Giving blood thinners in addition to clot-busting medications does not improve ischaemic stroke patients’ outcomes at 90 days, according to findings from the MOST trial, which were revealed today in a late-breaking science presentation at the International Stroke Conference (ISC; 7–9 February, Phoenix, USA).
“When we began the trial, we believed the medications would improve outcomes, so we were surprised with the negative results,” said Opeolu Adeoye (Washington University School of Medicine, St Louis, USA), lead author of the study. “However, we designed the trial to allow us to efficiently answer the question for two blood-thinning medications in one trial. We have definitely done that and are pleased with the ability to answer this question.”
The MOST trial—conducted at 57 US centres—was halted in July 2023 after an independent data and safety monitoring board (DSMB) analysed results on the first 500 patients out of a planned 1,200 participants, and determined it “highly unlikely” that a benefit would be found if the research was completed.
The study enrolled adult patients whose ischaemic strokes were severe enough that rehabilitation would likely be needed (National Institutes of Health stroke severity [NIHSS] score ≥6), all of whom received a standard clot-busting medication to dissolve their blood clot—intravenous thrombolysis (IVT)—within three hours of symptom onset or time last seen well.
Participants were then randomised to one of three groups for additional treatment. Some 59 patients received the blood thinner argatroban within 75 minutes of IVT, followed by a 12-hour infusion of argatroban; 228 patients received an initial dose of the blood thinner eptifibatide within 75 minutes of IVT, followed by a two-hour infusion of eptifibatide and a 10-hour infusion of saline placebo; and, in the control group, 227 patients were given IVT and a placebo treatment (12-hour infusion of intravenous saline solution containing neither of the blood-thinning medications). Across all three groups, some 44% of patients also underwent a mechanical thrombectomy procedure.
“A lot of our approaches in stroke treatment were learned from how we treat heart attacks,” Adeoye noted. “In previous trials, we first tested to make sure these medications were safe for use in stroke, and then launched MOST to confirm their safety, and test whether they would work to improve functional outcomes and reduce disability after stroke.”

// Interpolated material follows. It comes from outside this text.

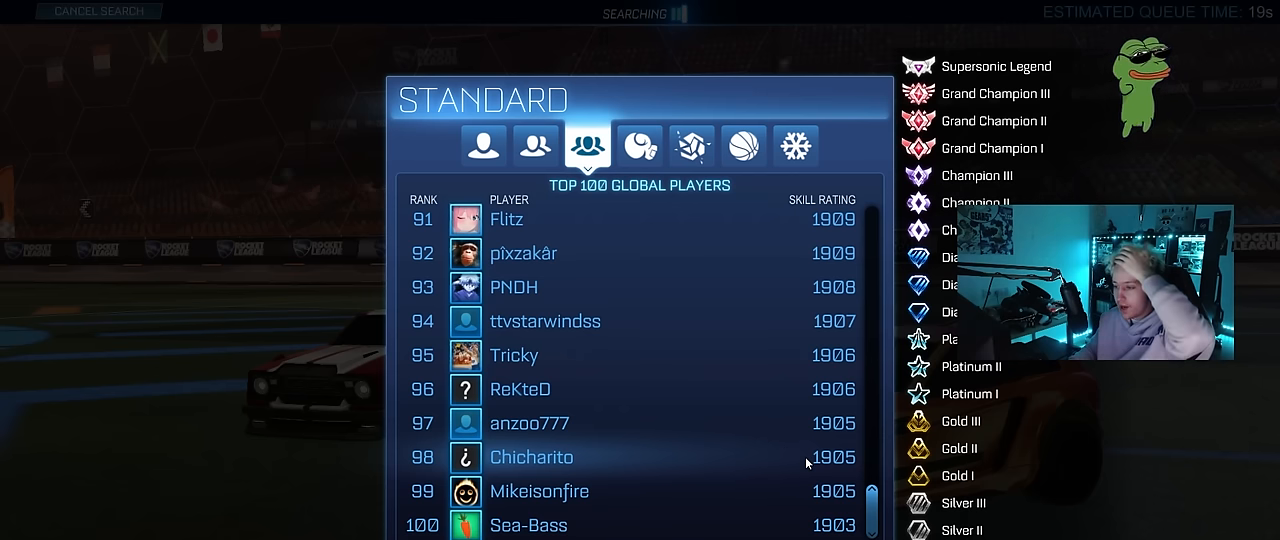
{"keys": [], "mouse": [], "events": []}
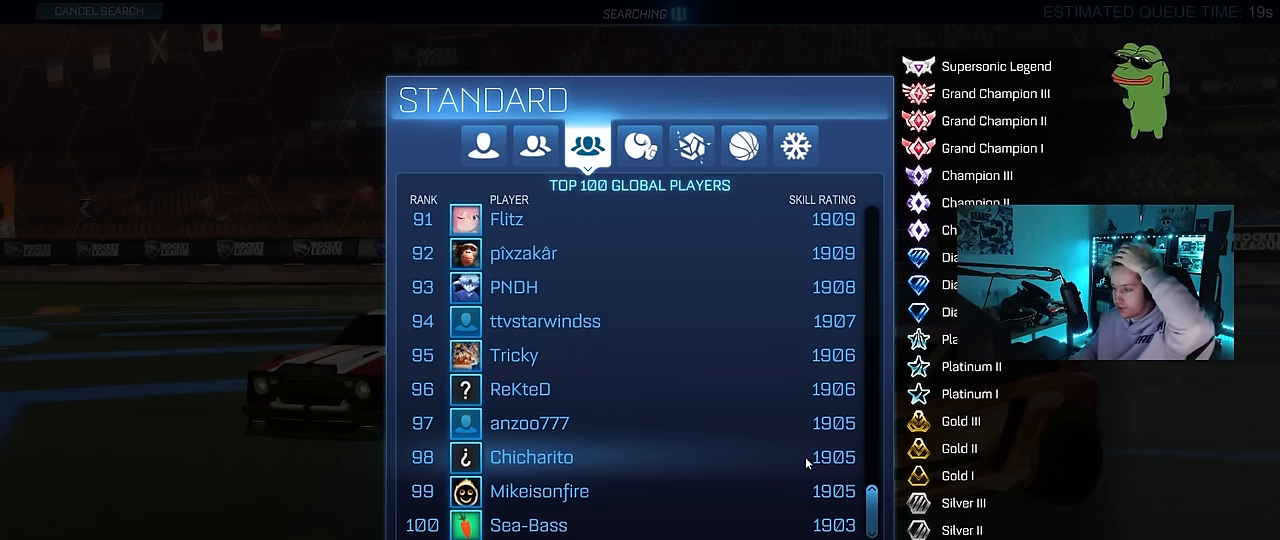
{"keys": [], "mouse": [], "events": []}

The primary outcome in MOST was the level of physical function at 90 days after ischaemic stroke, assessed using the modified Rankin scale (mRS). MRS scores were translated into a utility-weighted mRS score using validated ratings of functional outcomes by patients and physicians, resulting in a scale of 0–10 on which a higher score indicated a greater treatment benefit. The study’s primary safety measure was the occurrence of symptomatic bleeding in the brain, known as intracranial haemorrhage (ICH), within 36 hours of receiving one of the two blood thinners, with this outcome being reviewed by the DSMB after every 30 patients enrolled.
Medical professionals providing care in the trial were aware of whether a blood thinner or placebo had been given to each patient, but neither the patients nor the clinicians rating their outcomes—independent neurologist reviewers using videotaped assessments—were aware of which treatment patients had received.

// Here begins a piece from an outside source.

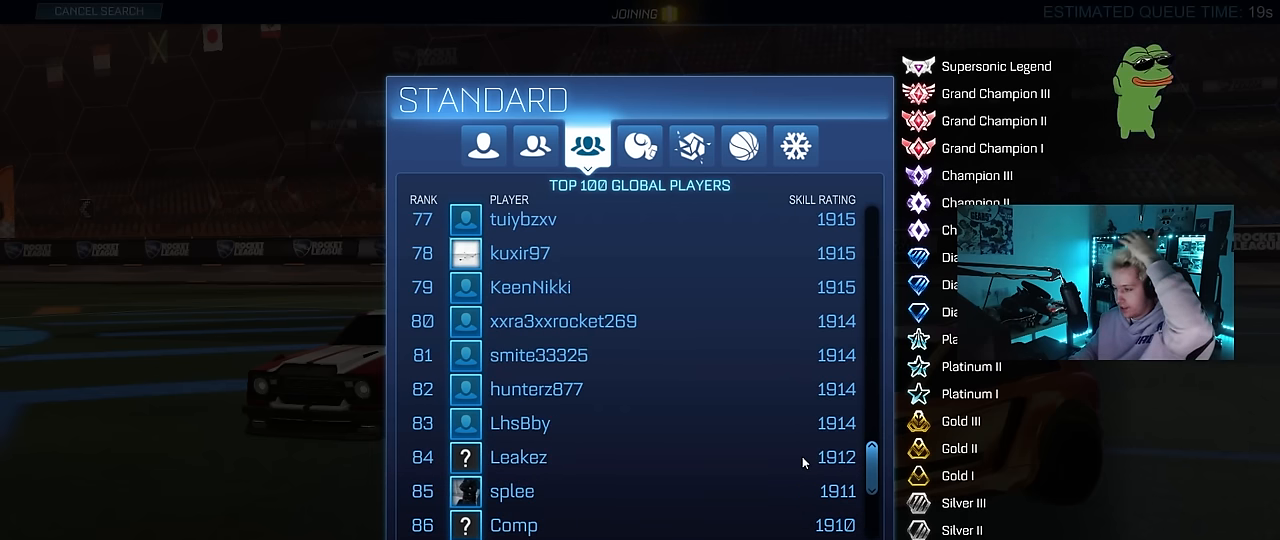
{"keys": [], "mouse": [], "events": []}
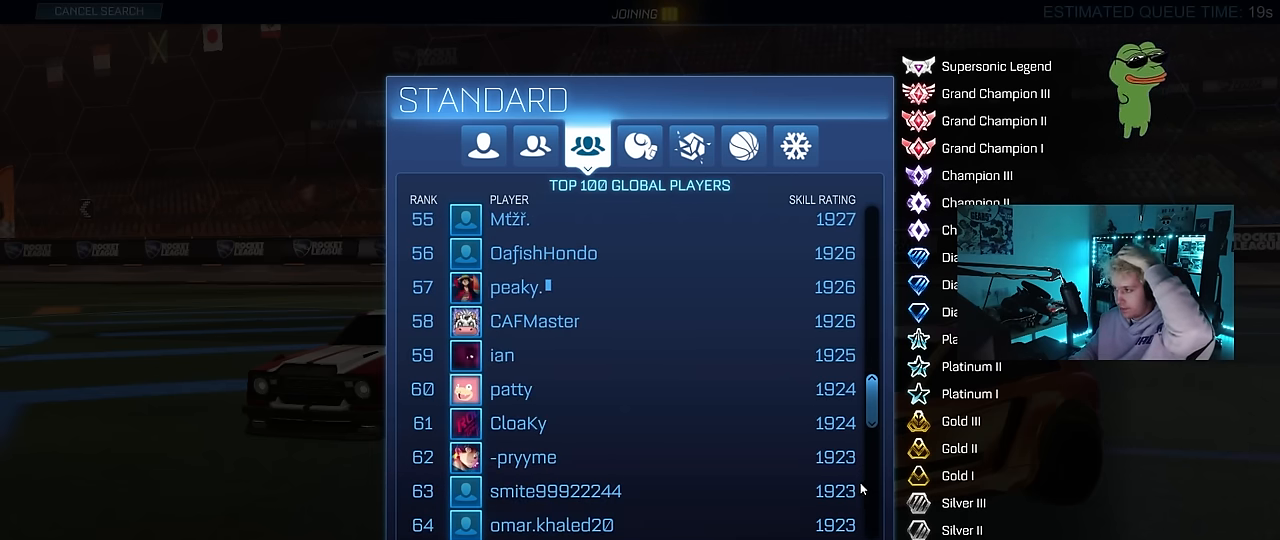
{"keys": [], "mouse": [], "events": []}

The DSMB’s interim analysis—which was planned from the start of the study—ultimately included data from 514 enrolled patients (average age, 68 years; 50% women), and found that the two blood-thinning medications used did not significantly increase the risk of ICH. However, neither drug improved functional outcomes in the trial either. Patients in the control group, who received IVT plus placebo, had an average utility-weighted mRS score of 6.8, compared to 5.2 in those who received argatroban and 6.3 with eptifibatide.
“In addition, we were not able to address the possible benefit of giving these or similar blood thinners directly into an artery in the area of the stroke, rather than giving the medications systemically through a vein, as done in this trial,” Adeoye concluded.
On this front, multiple studies involving patients receiving a thrombectomy to remove their stroke-causing clots, intended to determine whether delivering blood thinners into the affected artery may improve outcomes, are currently underway.